Items from a data source
####

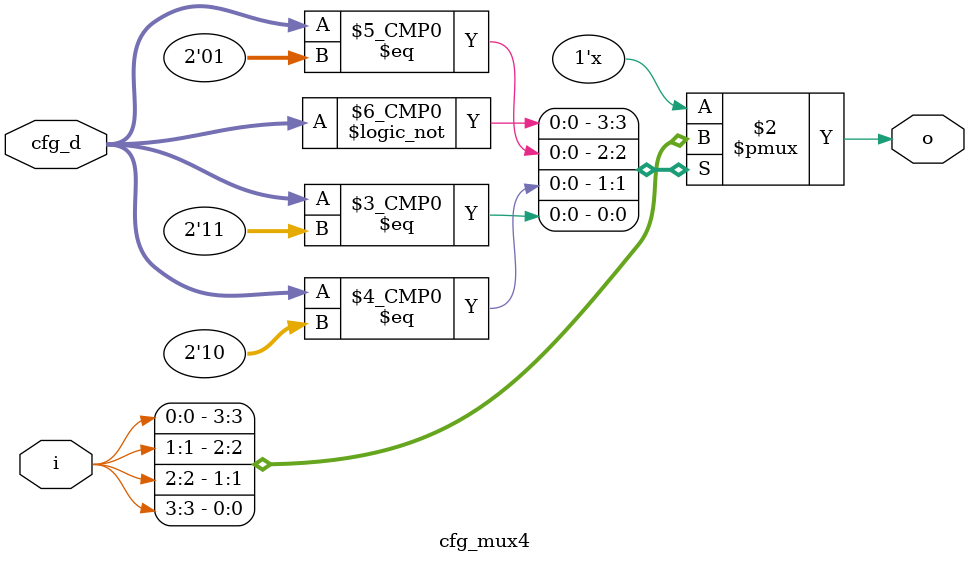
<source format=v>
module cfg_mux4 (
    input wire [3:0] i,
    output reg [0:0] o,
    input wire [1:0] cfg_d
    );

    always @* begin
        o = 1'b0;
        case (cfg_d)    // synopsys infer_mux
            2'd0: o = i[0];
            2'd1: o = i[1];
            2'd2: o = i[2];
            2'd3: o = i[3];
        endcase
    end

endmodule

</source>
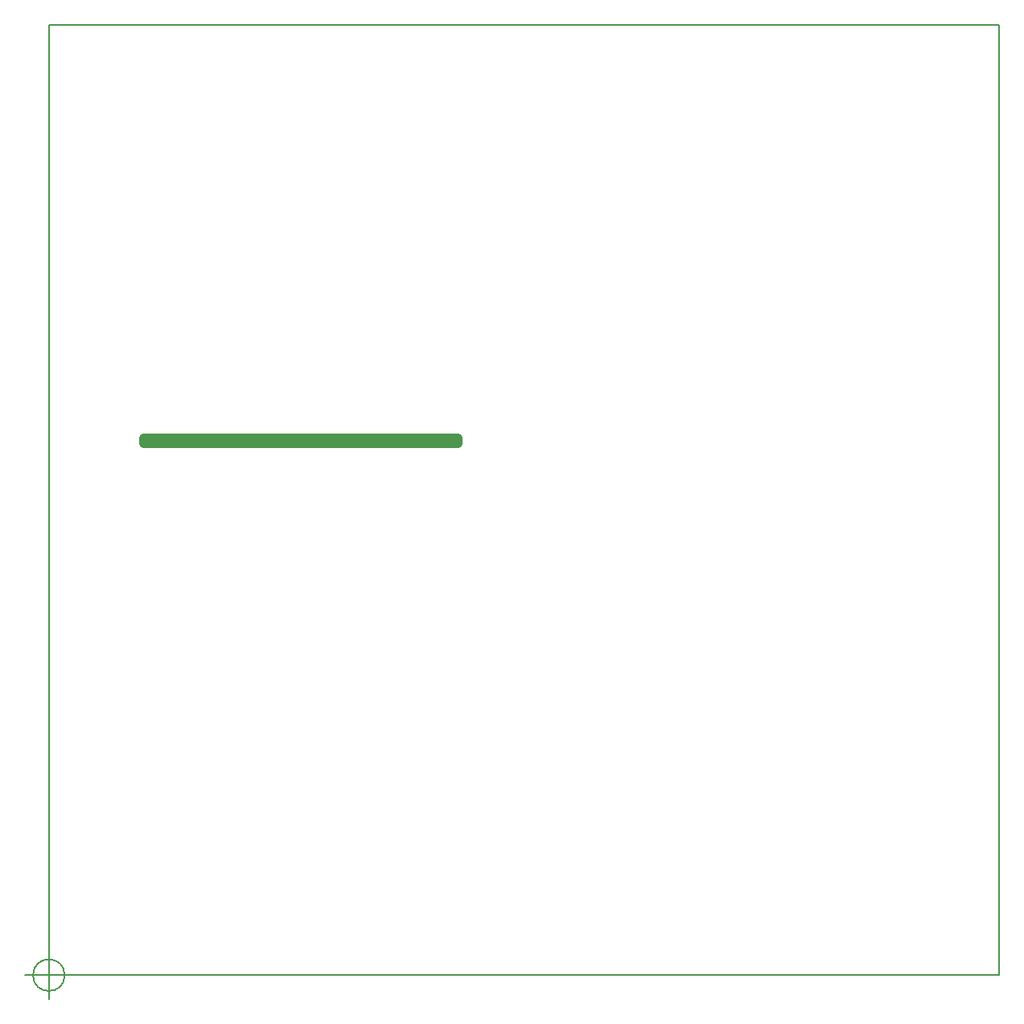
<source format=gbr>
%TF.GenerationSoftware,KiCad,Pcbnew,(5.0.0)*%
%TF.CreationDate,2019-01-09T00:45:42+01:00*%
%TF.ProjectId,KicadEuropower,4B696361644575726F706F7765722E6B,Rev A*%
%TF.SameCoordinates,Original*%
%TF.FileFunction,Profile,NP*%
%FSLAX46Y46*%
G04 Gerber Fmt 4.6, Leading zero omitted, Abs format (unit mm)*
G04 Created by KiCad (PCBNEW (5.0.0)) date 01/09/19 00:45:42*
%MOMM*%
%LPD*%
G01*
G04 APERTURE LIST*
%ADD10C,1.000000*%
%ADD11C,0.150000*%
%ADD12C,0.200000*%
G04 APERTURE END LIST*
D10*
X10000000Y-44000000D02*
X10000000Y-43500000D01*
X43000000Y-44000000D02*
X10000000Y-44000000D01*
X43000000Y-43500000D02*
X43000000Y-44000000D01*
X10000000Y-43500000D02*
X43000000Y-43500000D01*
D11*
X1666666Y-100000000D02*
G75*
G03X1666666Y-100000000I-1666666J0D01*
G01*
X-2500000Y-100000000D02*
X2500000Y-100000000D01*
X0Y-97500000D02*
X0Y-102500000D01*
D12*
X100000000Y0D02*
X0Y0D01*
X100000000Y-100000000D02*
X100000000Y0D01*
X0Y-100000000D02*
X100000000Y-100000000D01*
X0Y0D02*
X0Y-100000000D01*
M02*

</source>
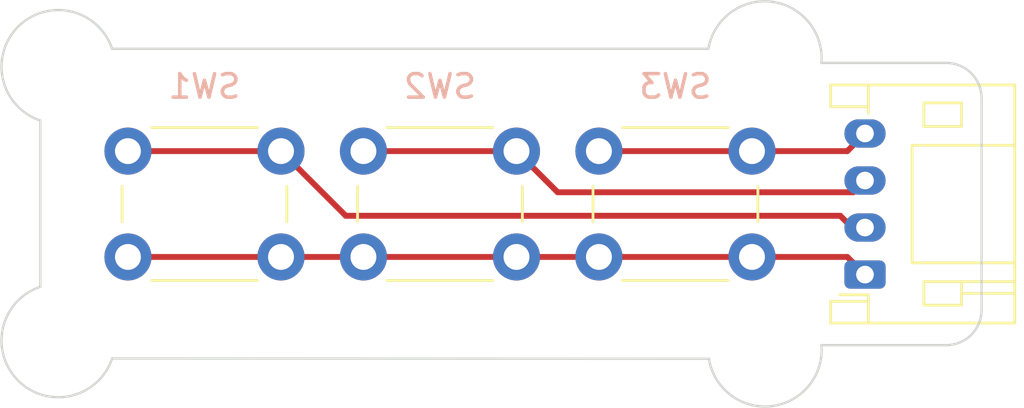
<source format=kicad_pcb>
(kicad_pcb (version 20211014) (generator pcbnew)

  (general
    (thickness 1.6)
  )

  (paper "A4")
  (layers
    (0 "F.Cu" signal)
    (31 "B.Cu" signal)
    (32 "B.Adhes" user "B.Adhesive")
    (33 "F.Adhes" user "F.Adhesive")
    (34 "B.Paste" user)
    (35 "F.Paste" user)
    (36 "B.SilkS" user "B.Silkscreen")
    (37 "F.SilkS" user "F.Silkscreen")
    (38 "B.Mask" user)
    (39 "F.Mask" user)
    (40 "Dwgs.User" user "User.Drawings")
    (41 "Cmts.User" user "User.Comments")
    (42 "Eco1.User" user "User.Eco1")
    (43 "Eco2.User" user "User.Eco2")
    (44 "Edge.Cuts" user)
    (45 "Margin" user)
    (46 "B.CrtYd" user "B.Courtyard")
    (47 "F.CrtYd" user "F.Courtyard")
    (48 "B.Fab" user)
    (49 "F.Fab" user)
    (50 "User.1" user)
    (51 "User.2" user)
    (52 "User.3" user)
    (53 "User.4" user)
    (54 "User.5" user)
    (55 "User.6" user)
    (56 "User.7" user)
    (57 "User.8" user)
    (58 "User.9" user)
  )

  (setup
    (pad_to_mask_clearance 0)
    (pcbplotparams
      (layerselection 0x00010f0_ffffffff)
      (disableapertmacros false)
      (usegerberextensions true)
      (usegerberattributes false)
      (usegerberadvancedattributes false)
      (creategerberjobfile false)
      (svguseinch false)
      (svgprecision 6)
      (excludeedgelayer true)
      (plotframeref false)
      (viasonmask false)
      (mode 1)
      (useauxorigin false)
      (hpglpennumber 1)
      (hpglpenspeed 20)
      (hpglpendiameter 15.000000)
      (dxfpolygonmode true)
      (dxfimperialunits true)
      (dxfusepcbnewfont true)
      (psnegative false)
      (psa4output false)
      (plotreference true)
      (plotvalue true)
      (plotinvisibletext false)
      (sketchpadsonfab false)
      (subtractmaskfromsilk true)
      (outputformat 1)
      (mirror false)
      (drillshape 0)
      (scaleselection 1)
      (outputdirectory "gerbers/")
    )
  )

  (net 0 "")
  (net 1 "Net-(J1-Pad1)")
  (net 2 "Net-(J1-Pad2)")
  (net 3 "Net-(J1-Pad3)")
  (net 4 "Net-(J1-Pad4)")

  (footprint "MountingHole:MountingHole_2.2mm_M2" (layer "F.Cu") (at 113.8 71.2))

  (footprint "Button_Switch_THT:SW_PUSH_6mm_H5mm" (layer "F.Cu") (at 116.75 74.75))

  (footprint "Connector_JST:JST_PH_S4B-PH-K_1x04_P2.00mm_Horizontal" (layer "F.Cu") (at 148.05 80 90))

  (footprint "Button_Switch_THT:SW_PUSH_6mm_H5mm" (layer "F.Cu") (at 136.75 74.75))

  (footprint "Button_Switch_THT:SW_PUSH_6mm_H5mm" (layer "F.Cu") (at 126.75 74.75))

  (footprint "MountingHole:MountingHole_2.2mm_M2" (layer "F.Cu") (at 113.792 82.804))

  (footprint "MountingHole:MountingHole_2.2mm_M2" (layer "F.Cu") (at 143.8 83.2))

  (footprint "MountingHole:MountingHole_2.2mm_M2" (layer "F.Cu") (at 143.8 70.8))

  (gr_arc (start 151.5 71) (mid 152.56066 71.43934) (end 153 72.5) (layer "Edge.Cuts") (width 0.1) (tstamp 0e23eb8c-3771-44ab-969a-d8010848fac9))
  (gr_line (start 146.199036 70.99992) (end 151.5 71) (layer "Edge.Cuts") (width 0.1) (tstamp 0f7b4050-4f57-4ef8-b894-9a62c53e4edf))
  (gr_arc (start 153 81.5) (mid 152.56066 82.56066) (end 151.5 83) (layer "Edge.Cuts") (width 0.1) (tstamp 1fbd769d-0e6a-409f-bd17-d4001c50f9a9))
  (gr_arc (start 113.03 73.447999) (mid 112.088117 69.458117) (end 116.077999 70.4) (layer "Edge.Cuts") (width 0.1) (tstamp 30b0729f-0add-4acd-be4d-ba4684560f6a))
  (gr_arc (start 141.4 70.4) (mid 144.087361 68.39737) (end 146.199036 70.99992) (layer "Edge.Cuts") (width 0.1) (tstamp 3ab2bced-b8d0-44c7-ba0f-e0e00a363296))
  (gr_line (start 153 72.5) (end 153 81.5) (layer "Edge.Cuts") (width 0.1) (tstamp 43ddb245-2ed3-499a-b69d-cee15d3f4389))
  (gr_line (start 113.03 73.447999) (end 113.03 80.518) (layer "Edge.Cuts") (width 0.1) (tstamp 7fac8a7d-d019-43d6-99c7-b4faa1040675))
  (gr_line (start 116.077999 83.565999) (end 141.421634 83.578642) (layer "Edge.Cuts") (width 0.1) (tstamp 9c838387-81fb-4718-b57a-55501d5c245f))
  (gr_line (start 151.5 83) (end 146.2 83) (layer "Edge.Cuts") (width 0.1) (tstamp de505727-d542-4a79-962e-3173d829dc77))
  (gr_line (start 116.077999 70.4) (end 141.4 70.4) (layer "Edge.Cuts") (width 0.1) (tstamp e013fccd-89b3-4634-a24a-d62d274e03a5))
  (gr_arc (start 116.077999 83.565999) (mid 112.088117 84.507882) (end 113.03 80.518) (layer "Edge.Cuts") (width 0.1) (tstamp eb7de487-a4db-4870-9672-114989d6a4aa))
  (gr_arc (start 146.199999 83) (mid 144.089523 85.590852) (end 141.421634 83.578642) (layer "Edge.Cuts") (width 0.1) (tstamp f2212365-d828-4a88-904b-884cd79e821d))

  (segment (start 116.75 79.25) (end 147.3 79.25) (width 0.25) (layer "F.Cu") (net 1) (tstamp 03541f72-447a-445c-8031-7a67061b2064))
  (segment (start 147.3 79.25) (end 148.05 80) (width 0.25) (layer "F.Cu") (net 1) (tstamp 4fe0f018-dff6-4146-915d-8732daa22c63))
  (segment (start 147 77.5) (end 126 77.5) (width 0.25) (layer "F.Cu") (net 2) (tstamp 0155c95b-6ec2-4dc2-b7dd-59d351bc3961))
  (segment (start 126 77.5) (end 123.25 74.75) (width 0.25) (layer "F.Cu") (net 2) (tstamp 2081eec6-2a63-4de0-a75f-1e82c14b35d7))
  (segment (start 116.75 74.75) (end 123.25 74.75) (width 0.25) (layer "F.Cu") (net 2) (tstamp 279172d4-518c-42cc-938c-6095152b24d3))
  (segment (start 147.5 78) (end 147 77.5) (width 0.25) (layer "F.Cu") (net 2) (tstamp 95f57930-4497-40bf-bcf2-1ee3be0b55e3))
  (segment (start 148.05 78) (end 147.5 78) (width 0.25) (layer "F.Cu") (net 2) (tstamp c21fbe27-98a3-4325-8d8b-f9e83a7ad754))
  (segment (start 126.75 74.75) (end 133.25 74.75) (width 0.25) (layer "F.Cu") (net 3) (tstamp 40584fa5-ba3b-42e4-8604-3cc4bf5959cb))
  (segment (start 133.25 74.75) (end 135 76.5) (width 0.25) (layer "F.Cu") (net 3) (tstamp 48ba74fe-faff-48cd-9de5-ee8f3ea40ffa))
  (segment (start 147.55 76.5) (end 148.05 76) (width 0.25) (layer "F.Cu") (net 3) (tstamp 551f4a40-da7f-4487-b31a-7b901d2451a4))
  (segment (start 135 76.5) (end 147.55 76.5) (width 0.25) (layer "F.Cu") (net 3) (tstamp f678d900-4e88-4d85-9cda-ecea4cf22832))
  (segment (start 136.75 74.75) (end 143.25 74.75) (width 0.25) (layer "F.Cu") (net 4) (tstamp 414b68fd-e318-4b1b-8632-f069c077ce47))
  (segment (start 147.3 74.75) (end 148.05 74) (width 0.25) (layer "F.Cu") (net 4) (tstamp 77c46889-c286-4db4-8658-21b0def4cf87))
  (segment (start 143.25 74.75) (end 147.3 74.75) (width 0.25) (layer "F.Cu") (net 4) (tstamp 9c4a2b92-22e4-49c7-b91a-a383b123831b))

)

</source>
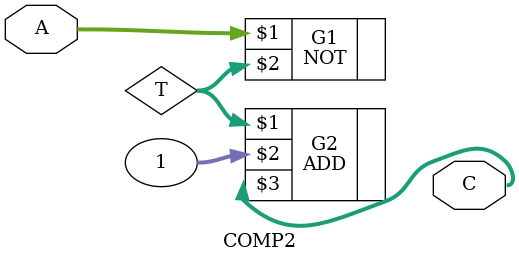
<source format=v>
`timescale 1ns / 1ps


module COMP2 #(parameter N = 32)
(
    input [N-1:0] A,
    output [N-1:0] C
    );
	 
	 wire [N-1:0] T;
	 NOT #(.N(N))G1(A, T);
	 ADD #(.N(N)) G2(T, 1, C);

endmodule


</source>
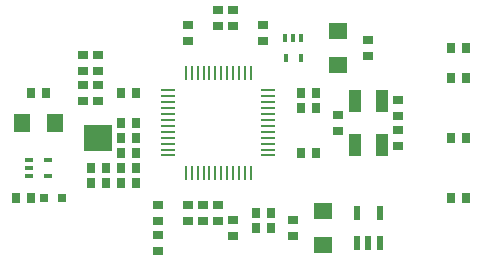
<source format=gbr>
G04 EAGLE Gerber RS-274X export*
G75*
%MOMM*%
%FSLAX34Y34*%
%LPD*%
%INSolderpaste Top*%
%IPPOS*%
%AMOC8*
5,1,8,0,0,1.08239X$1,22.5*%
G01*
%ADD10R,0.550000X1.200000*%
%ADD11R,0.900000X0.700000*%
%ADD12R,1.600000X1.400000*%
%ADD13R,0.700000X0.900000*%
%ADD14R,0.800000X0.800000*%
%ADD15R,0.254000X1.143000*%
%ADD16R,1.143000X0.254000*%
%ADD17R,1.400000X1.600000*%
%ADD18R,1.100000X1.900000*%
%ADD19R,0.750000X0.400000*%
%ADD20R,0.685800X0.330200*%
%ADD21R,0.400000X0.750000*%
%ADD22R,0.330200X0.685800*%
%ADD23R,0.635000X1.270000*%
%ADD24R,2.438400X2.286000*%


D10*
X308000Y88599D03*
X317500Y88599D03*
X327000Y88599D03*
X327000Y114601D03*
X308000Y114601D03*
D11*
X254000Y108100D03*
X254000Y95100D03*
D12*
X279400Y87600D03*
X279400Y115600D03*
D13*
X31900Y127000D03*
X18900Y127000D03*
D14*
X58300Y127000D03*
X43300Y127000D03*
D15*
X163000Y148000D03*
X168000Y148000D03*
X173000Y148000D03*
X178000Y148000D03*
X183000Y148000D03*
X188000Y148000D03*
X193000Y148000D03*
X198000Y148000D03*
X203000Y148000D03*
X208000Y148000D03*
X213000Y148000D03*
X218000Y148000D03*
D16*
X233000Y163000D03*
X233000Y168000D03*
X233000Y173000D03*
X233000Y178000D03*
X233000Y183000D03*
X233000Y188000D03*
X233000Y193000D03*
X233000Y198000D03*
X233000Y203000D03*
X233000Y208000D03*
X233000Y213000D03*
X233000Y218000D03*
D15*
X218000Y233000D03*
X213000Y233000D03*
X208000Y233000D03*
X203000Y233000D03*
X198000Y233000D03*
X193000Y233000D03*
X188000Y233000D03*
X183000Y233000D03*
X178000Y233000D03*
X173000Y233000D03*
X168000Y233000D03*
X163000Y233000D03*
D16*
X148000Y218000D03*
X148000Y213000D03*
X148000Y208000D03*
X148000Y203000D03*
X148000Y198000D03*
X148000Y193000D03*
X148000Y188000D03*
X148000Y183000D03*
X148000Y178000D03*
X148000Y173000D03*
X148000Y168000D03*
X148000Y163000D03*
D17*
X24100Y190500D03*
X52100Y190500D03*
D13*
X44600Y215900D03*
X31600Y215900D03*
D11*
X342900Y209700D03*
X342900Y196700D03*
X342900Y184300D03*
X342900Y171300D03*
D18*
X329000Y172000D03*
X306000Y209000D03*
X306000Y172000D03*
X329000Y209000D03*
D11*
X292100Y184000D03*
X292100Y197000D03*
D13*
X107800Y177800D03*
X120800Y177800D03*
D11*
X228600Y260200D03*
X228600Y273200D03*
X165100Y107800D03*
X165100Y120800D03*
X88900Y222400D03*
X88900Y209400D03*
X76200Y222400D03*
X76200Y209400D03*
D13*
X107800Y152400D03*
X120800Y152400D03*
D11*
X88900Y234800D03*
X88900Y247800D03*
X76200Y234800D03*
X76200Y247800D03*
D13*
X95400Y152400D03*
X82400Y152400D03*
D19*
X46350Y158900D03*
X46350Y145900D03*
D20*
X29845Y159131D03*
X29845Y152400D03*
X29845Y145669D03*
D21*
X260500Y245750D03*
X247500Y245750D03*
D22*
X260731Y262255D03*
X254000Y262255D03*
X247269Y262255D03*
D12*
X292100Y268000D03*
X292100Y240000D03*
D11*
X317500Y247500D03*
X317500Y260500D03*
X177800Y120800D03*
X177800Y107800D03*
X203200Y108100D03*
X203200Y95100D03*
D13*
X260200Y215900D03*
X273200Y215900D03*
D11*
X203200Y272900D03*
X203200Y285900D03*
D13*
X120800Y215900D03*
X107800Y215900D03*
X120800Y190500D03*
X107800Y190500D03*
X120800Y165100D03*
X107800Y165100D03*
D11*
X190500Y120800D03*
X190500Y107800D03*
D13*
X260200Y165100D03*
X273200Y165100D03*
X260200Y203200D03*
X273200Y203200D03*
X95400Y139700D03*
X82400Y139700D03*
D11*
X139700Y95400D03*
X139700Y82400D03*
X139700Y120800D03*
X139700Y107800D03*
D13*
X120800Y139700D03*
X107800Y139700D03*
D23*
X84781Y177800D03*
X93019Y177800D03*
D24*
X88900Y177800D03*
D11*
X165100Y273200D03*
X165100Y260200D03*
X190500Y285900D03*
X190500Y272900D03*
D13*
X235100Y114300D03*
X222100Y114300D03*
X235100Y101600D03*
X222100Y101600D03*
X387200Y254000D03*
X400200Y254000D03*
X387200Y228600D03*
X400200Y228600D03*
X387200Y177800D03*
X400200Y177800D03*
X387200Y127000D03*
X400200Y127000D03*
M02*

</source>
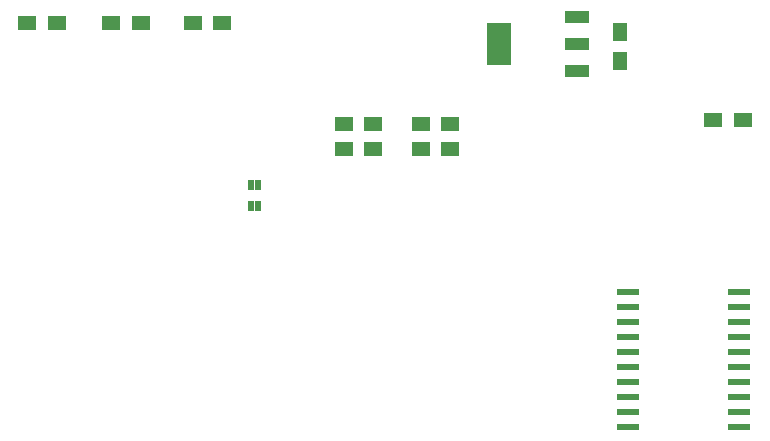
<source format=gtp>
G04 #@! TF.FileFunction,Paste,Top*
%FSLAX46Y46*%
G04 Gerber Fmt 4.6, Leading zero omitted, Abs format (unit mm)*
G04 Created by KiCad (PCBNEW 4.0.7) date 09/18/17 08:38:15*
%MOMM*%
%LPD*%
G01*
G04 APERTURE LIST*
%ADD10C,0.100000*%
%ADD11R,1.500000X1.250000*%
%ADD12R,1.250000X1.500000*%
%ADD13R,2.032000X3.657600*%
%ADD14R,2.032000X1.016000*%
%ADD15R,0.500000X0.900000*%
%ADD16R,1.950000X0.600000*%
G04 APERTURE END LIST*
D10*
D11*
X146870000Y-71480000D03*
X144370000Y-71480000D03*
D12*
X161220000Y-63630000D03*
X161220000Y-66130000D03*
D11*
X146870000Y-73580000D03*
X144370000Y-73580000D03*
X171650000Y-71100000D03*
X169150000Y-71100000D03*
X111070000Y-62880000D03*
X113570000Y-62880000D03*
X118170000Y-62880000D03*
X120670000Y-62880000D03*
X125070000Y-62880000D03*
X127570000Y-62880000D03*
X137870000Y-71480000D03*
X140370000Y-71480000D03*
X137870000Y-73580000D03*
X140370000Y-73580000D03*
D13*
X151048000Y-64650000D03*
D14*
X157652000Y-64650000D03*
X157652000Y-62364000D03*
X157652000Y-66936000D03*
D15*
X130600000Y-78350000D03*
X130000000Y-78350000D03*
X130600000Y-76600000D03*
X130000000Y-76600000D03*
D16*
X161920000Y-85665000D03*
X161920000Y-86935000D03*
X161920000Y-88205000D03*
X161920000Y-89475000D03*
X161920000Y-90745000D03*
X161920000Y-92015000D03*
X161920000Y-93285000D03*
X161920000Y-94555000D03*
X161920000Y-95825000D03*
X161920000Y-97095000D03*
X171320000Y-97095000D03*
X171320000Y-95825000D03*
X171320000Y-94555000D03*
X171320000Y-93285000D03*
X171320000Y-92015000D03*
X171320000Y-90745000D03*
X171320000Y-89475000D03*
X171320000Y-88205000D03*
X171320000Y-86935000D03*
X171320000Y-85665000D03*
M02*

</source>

####

▶ _EXERCISE INSTRUCTIONS_
Output exactly those lines of the data above that run from the line with "(segment (start 147.55" up to and including the line with "X178000Y148000D03*". No pictures go in.

▶ _RESULT OF THE EXERCISE_
  (segment (start 147.55 76.5) (end 148.05 76) (width 0.25) (layer "F.Cu") (net 3) (tstamp 551f4a40-da7f-4487-b31a-7b901d2451a4))
  (segment (start 135 76.5) (end 147.55 76.5) (width 0.25) (layer "F.Cu") (net 3) (tstamp f678d900-4e88-4d85-9cda-ecea4cf22832))
  (segment (start 136.75 74.75) (end 143.25 74.75) (width 0.25) (layer "F.Cu") (net 4) (tstamp 414b68fd-e318-4b1b-8632-f069c077ce47))
  (segment (start 147.3 74.75) (end 148.05 74) (width 0.25) (layer "F.Cu") (net 4) (tstamp 77c46889-c286-4db4-8658-21b0def4cf87))
  (segment (start 143.25 74.75) (end 147.3 74.75) (width 0.25) (layer "F.Cu") (net 4) (tstamp 9c4a2b92-22e4-49c7-b91a-a383b123831b))

)

</source>
<source format=v>
`timescale 1ns / 1ps


module COMP2 #(parameter N = 32)
(
    input [N-1:0] A,
    output [N-1:0] C
    );
	 
	 wire [N-1:0] T;
	 NOT #(.N(N))G1(A, T);
	 ADD #(.N(N)) G2(T, 1, C);

endmodule


</source>
<source format=gbr>
G04 EAGLE Gerber RS-274X export*
G75*
%MOMM*%
%FSLAX34Y34*%
%LPD*%
%INSolderpaste Top*%
%IPPOS*%
%AMOC8*
5,1,8,0,0,1.08239X$1,22.5*%
G01*
%ADD10R,0.550000X1.200000*%
%ADD11R,0.900000X0.700000*%
%ADD12R,1.600000X1.400000*%
%ADD13R,0.700000X0.900000*%
%ADD14R,0.800000X0.800000*%
%ADD15R,0.254000X1.143000*%
%ADD16R,1.143000X0.254000*%
%ADD17R,1.400000X1.600000*%
%ADD18R,1.100000X1.900000*%
%ADD19R,0.750000X0.400000*%
%ADD20R,0.685800X0.330200*%
%ADD21R,0.400000X0.750000*%
%ADD22R,0.330200X0.685800*%
%ADD23R,0.635000X1.270000*%
%ADD24R,2.438400X2.286000*%


D10*
X308000Y88599D03*
X317500Y88599D03*
X327000Y88599D03*
X327000Y114601D03*
X308000Y114601D03*
D11*
X254000Y108100D03*
X254000Y95100D03*
D12*
X279400Y87600D03*
X279400Y115600D03*
D13*
X31900Y127000D03*
X18900Y127000D03*
D14*
X58300Y127000D03*
X43300Y127000D03*
D15*
X163000Y148000D03*
X168000Y148000D03*
X173000Y148000D03*
X178000Y148000D03*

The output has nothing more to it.